One of the cardinal themes of the film in fact is the legitimacy of different kinds of love, needlessly spelled out though it may be, and demonstrated not just in the relationships the three leads have with each other (independent of their letters, Ellie and Aster form a friendship of their own late in the film), but in the familial ties and obligations Ellie feels for her solitary father (Collin Chou), and she and Paul do for their deceased relatives, despite their wanting very different things. Ellie’s isolation and feelings of entrapment in this backwater town are very visceral, her discomfort with how heavy religion is in this community (Aster is a pastors’ daughter) and how normal racist taunts towards her are. Though it’s certainly a less pronounced element of this film than in other recent Asian-fronted vehicles, Ellie’s racial identity is significant. It’s what sets her apart more than her personality, the antisocial tendencies of which possibly stem from an ostracization as the only person of colour in this town. Her being both Asian and queer in a place where neither seems wholly welcome is an underlying context for that immense chasm she sees between herself and Aster. Yet the film normalizes things such as her casual Mandarin in conversations with her dad and their penchant for watching movies together to help him with his English -which is quite fun for a movie fan. The films we see run the gamut from Casablanca to The Philadelphia Story, His Girl Friday to City Lights and even Wings of Desire; though the most important is a scene from the Hindi thriller Ek Villain, commented on by Ellie and Paul with a nice pay-off.
Not everything translates so seamlessly. As far as romantic-comedies go, this one doesn’t check that second box all that much, not being particularly funny. There are awkward scenes and a tendency for the script to meander, and there is one choice in the ending that rings false. However the stuff that might be the most tenuous is often the most successful: the theatrics, the sentimentality of teenagers, the misunderstandings -they’re all good. And Wu’s story particularly siphoned through Lewis’ performance holds it all together.
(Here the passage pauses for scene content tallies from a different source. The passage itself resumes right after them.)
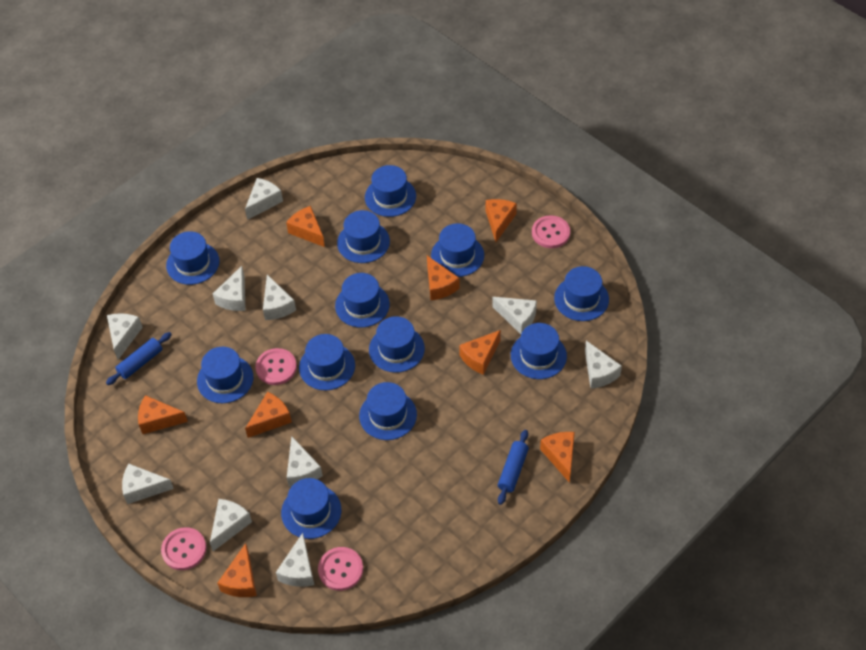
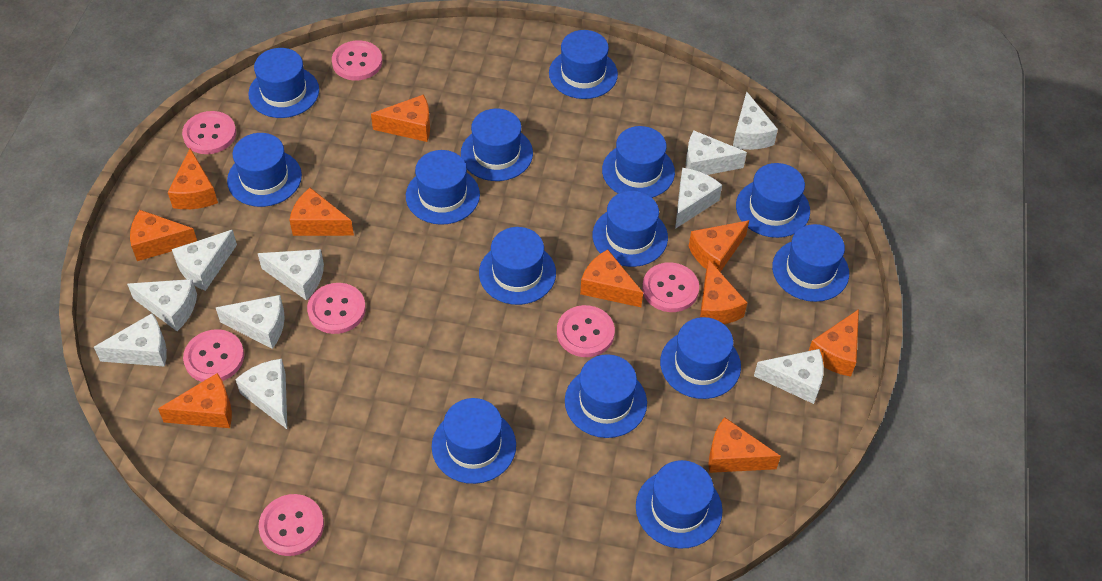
blue hat: 12 -> 14
blue rolling pin: 2 -> 0
orange cheese: 8 -> 10
pink button: 4 -> 7

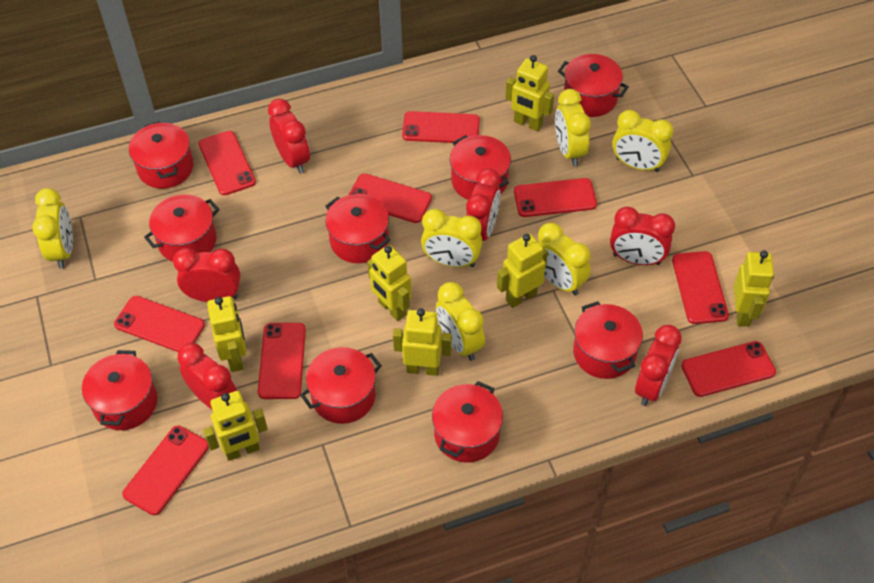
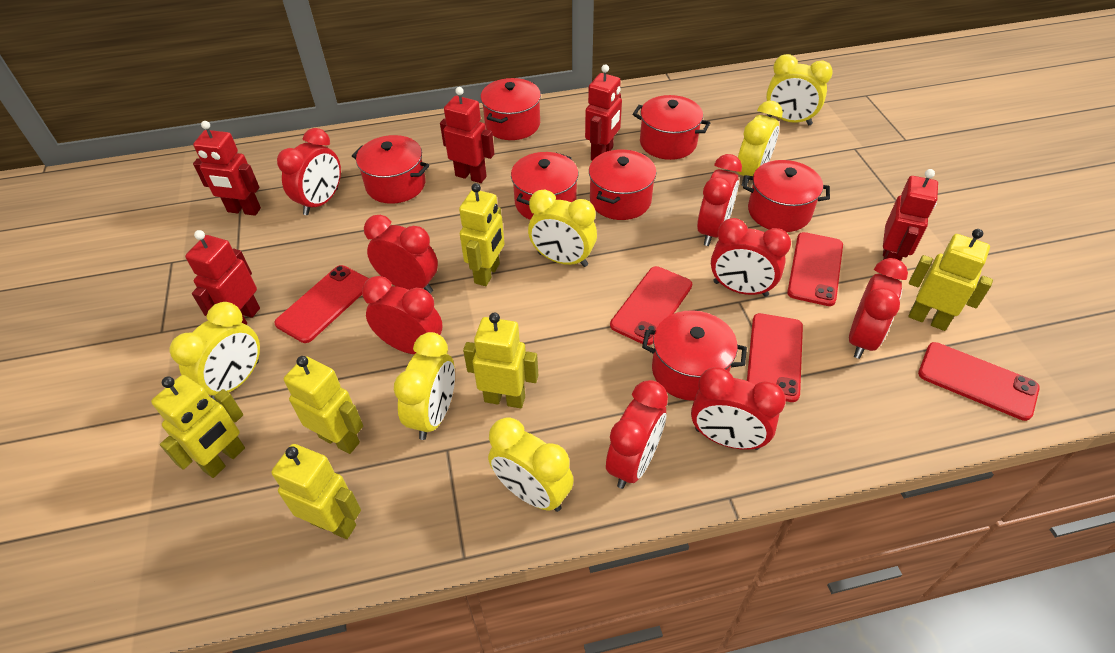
red clock: 6 -> 8
red phone: 9 -> 5
red pot: 9 -> 7
red robot: 0 -> 5
yellow robot: 7 -> 6

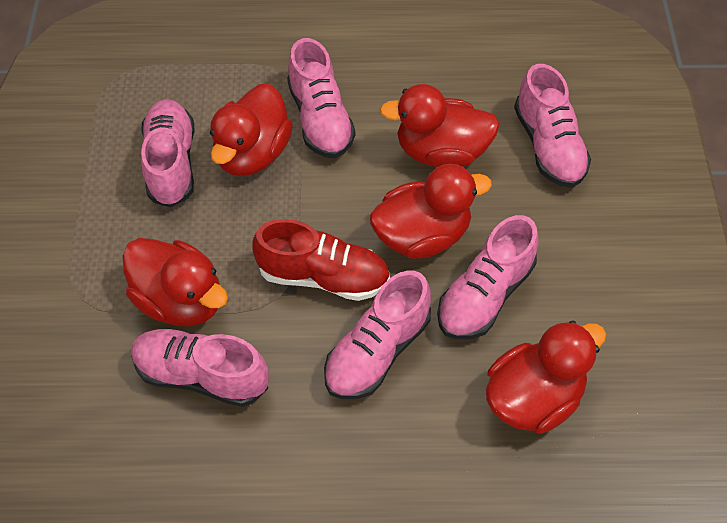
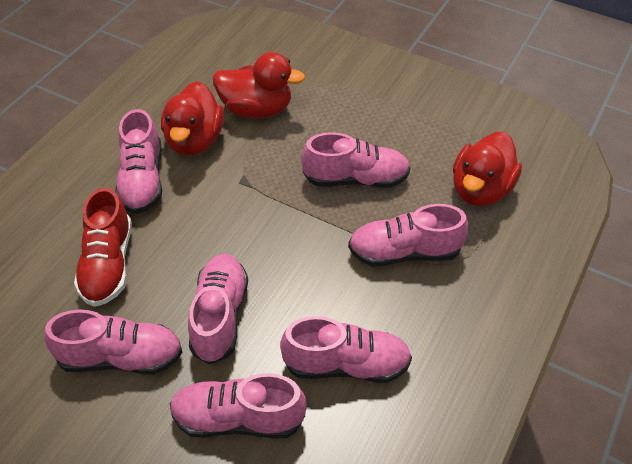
pink shoe: 6 -> 7
red duck: 5 -> 3

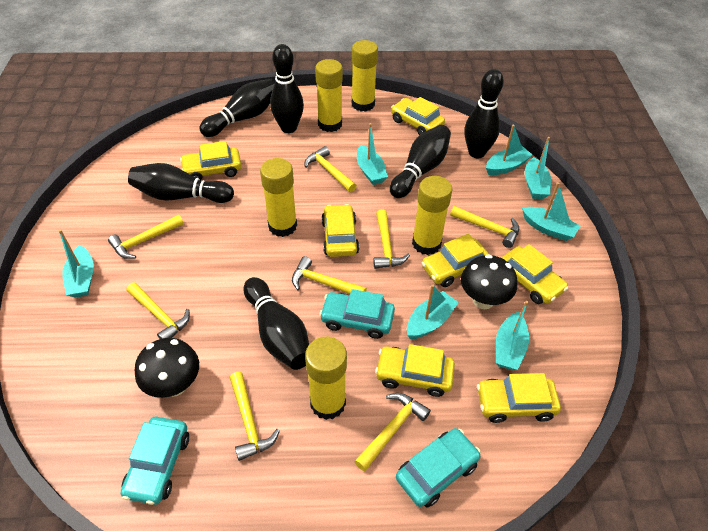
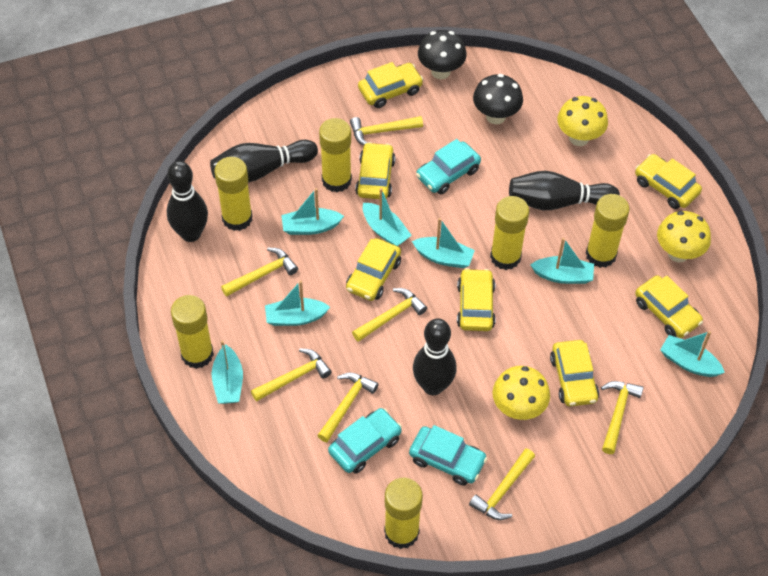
black bowling pin: 6 -> 4
yellow glue stick: 5 -> 6
yellow hammer: 8 -> 7
yellow mushroom: 0 -> 3

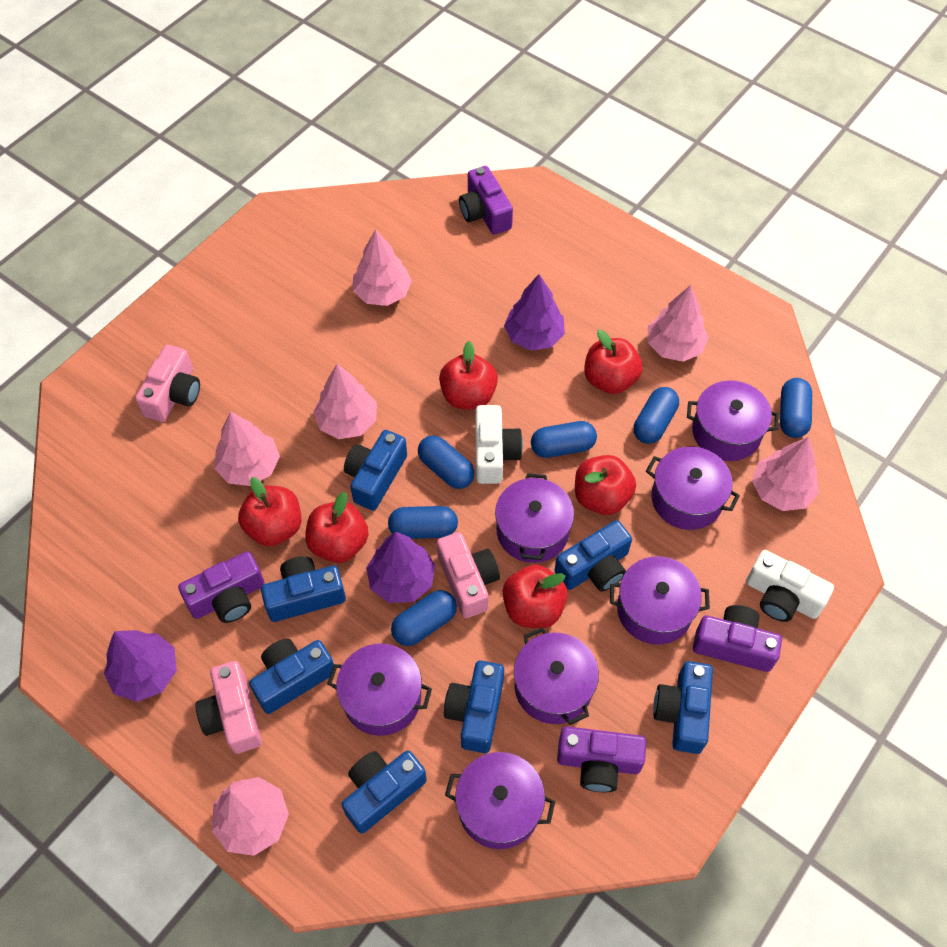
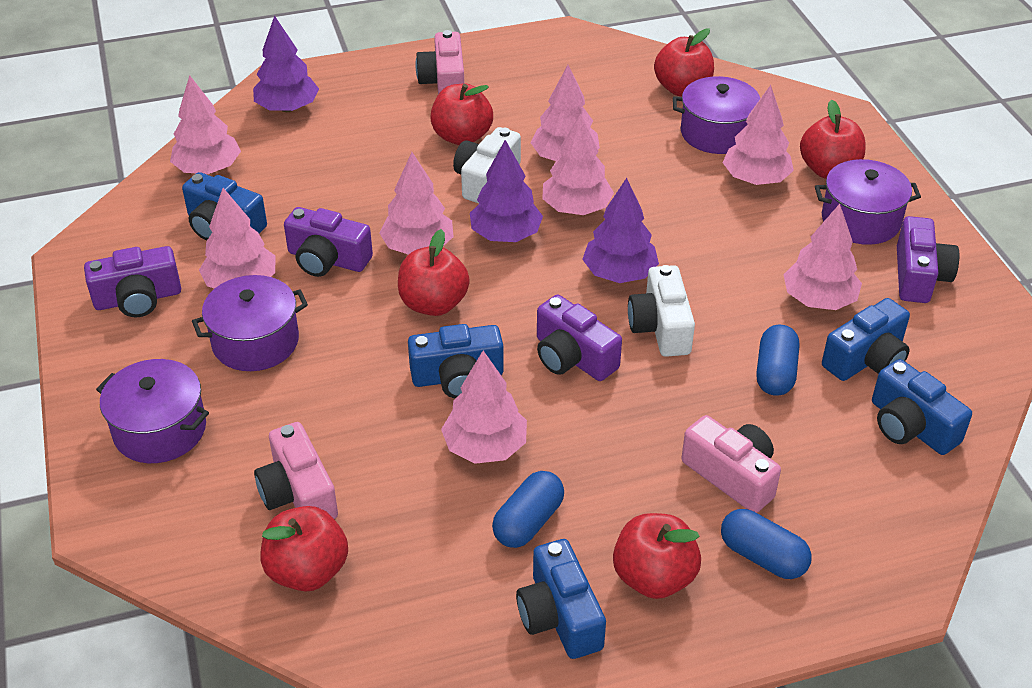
blue camera: 7 -> 5
blue capsule: 6 -> 3
pink tree: 6 -> 8
purple pot: 7 -> 4

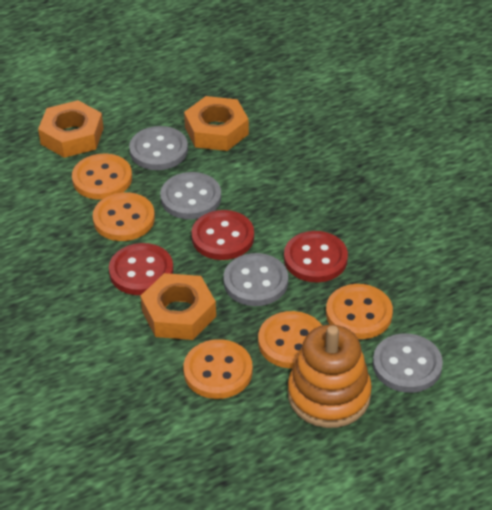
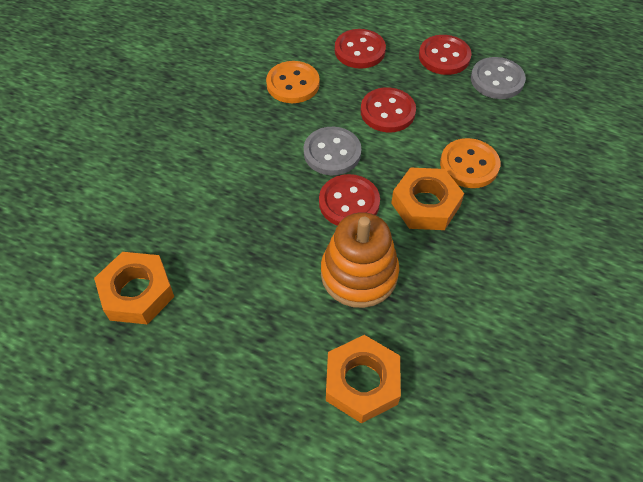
grey button: 4 -> 2
orange button: 5 -> 2
red button: 3 -> 4

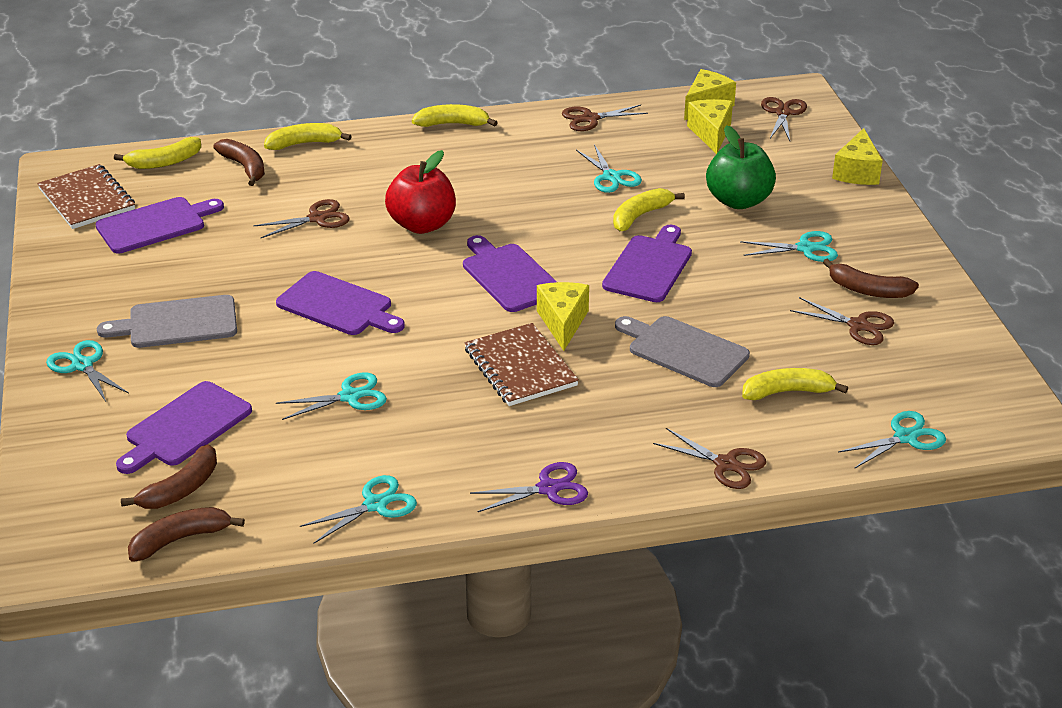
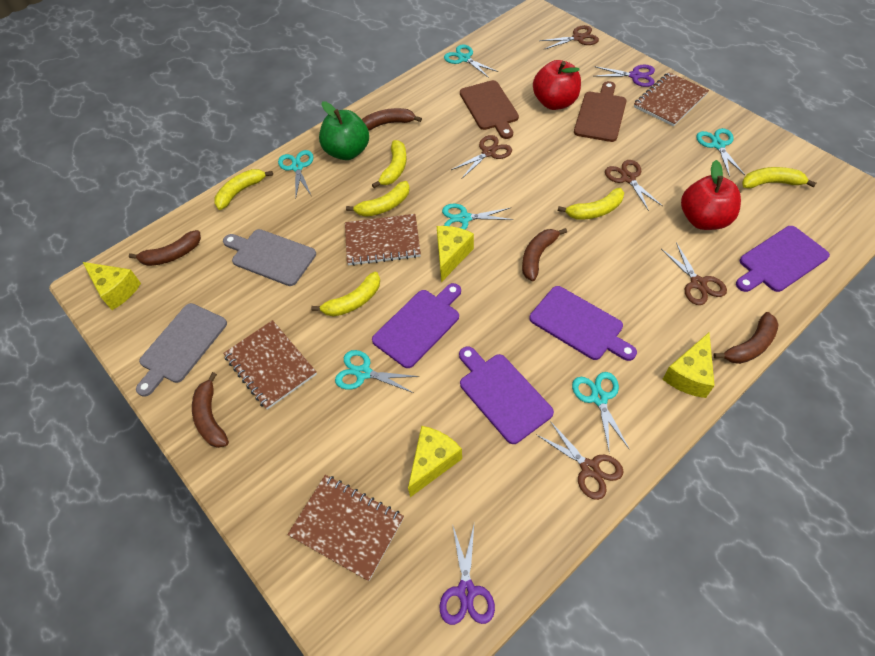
brown banana: 4 -> 5
brown cutting board: 0 -> 2
brown notebook: 2 -> 4
purple cutting board: 5 -> 4
purple scissors: 1 -> 2
red apple: 1 -> 2
yellow banana: 5 -> 6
We seem to be in a renaissance of Asian-American cinema, with this film coming so soon off the heels of movies like The Farewell, Always Be My Maybe, and Tigertail (the latter two also Netflix originals and all very good movies). Obviously The Half of It is significant for its intersection of Asian and queer representation, just as Wu’s last film, 2005’s Saving Face was. But the many facets of that cultural identity amount to a wide pool that we’ve only just dipped our toes into. And I want to go for a swim.